• _TRECHO FORNECIDO_
Através da explosão, o satélite se desprende do planeta. A explosão representa perfeitamente o planeta Marte, além do cenário repleto de magma, claro.

Chesed, a Roda Volta a Girar


Ao se soltar do planeta vulcânico através da bomba criada a partir da mandrágora, o satélite volta a orbitar o planeta e serve de trampolim para que o protagonista, com sua nave, atinja um nível mais elevado. A quarta sephira da cabala é atribuída ao planeta Júpiter, que por sua vez é atribuído à carta do Tarô A Roda da Fortuna. Tal representação fica evidente no fato de o satélite voltar a orbitar (rodar) em torno de seu próprio planeta.


Daath, a Incógnita


É dito que a Cabala possui uma sephira invisível que representa o Nada, a vacuidade em si. Este satélite representa tal asserção através da interrogação gravada em seu meio. Neste satélite ficava guardada a misteriosa pérola negra (roubada pelo vilão) que dá vida ao cavaleiro robô que irá enfrentar o dragão mecânico no final do game.

Binah, a Circunspecção


A terceira sephira da cabala é regida por Saturno, regente de Capricórnio, signo mais circunspecto, e é este mundo, embora arborizado, que serve de lar para o vilão do game, um carrancudo personagem que acabou com a alegria do universo que exploramos até agora. Após resolver o principal desafio da fase, o protagonista faz com que o vilão desperte o dragão mecânico e voe para fora de sua base, permitindo ao personagem recuperar a pérola negra que jaz na mesa de jantar do antagonista.


Chockmah, O Despertar da Força


A segunda sephira da cabala é regida por Netuno, planeta dos sonhos e do inconsciente. Nela, o robô gigantesco jaz adormecido com sua espada cravada no solo. Sendo Binah uma sephira feminina, Chockmah, sua contraparte, é necessariamente masculina, o que fica evidente pelo símbolo fálico que é a espada.

Kether, Assim na Terra como no Céu


Chegamos à primeira sephira, Kether, o ponto mais alto da Cabala, que seria o equivalente ao “céu”. Ao fim do game, o protagonista se senta com os monges que conheceu na fase relativa à Binah e todos tocam suas cornetas douradas em cima da torre que era lar do vilão.


Sendo cada caminho da Cabala equivalente a uma letra do alfabeto hebraico, o caminho mais baixo, que liga a décima sephira à nona é a letra Tau, que serve como marco de fundação, mastro, cetro, totem ou torre. Não por acaso, o topo da casa do vilão serve de palco para representar a última/primeira sephira, onde os personagens confraternizam.

As referências a São Jorge e o Dragão e a Belerophonte e a Quimera


Ao colocar a pérola negra (que poderia muito bem representar um fragmento da Caaba, pedra negra mística reverenciada pelos árabes) no cocuruto da cabeça do robô, este acorda e o protagonista lhe incumbe da missão de destruir o dragão.

• _DADOS FORNECIDOS_
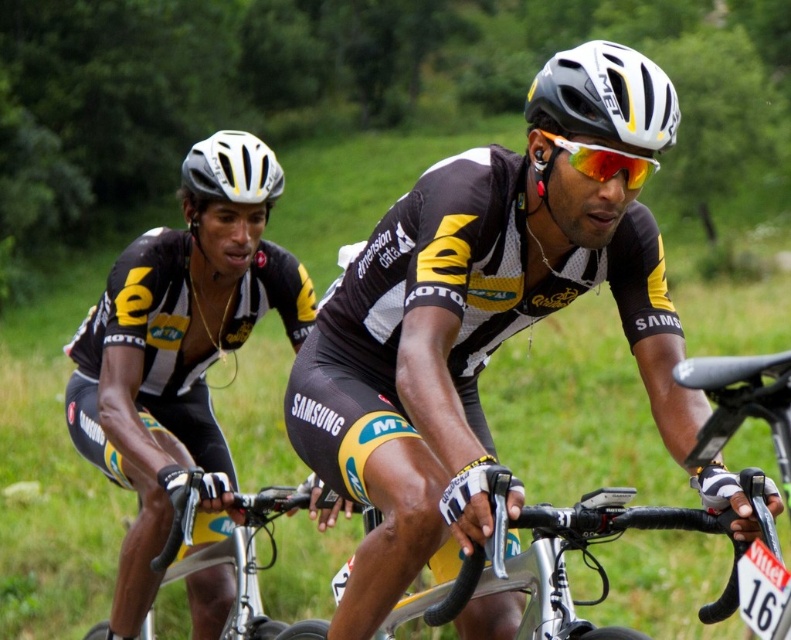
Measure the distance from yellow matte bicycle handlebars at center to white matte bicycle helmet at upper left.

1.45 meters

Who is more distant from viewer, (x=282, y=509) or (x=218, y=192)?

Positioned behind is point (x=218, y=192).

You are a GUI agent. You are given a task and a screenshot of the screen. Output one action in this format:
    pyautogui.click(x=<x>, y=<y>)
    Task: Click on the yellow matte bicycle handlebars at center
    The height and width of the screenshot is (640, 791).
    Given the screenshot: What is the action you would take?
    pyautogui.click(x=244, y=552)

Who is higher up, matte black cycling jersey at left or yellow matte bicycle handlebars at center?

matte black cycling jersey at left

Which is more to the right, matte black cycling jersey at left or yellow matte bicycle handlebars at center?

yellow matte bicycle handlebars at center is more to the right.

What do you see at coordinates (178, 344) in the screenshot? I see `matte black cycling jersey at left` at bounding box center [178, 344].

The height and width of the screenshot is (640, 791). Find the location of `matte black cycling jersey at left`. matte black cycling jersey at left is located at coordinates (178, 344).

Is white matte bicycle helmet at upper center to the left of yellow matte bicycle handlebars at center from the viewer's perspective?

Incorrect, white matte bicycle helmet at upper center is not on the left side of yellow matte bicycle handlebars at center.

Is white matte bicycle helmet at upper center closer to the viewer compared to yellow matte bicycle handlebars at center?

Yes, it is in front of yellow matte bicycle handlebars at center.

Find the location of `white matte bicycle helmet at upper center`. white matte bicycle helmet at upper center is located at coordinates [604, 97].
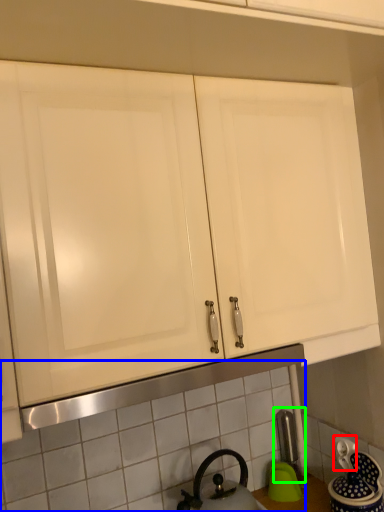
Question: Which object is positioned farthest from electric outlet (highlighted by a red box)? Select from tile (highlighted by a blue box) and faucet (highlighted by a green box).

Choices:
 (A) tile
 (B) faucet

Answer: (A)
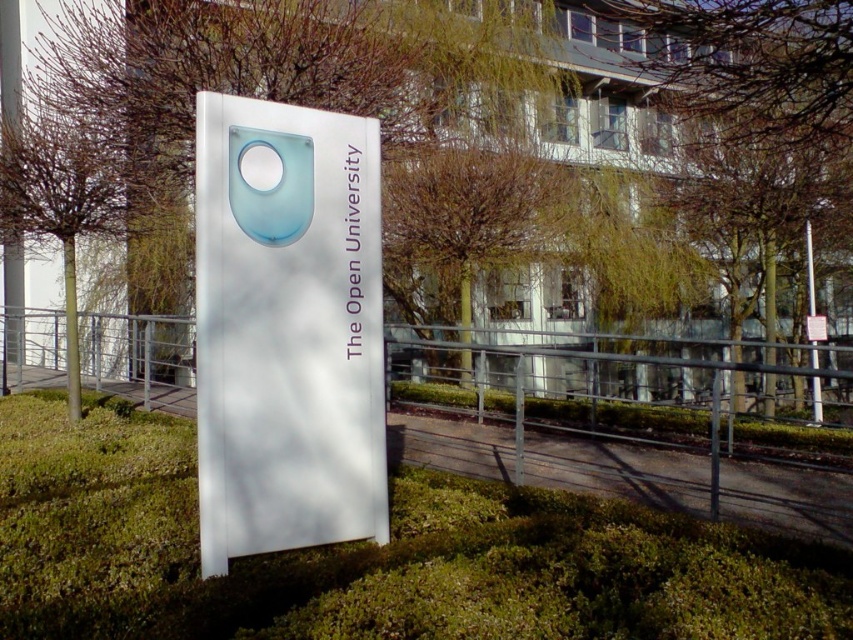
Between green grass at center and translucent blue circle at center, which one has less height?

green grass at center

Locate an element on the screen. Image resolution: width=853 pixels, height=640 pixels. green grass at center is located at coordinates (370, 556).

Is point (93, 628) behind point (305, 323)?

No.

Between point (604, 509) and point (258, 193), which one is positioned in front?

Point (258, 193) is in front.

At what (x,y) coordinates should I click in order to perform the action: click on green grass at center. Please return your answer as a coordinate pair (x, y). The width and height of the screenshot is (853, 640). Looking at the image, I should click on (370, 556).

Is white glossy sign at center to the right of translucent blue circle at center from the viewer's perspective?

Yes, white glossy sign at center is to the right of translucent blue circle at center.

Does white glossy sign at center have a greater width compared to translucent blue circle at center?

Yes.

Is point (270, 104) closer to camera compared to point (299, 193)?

• _AÇÕES NECESSÁRIAS_
1. Responda com base no trecho fornecido:
(a) A que planeta é atribuída a quarta sephira da cabala?
(b) O que ficava guardado no satélite de Daath?
(c) Que planeta rege a segunda sephira da cabala?
2. Copie do trecho fornecido a parte que começa com as palavras "A terceira sephira" e termina com "jantar do antagonista.".
3. Liste todos os nomes de sephira que aparecem no trecho fornecido.

• _RESPOSTAS POR TAREFA_
1.
(a) Júpiter.
(b) A misteriosa pérola negra.
(c) Netuno.

2.
A terceira sephira da cabala é regida por Saturno, regente de Capricórnio, signo mais circunspecto, e é este mundo, embora arborizado, que serve de lar para o vilão do game, um carrancudo personagem que acabou com a alegria do universo que exploramos até agora. Após resolver o principal desafio da fase, o protagonista faz com que o vilão desperte o dragão mecânico e voe para fora de sua base, permitindo ao personagem recuperar a pérola negra que jaz na mesa de jantar do antagonista.

3. Chesed, Daath, Binah, Chockmah, Kether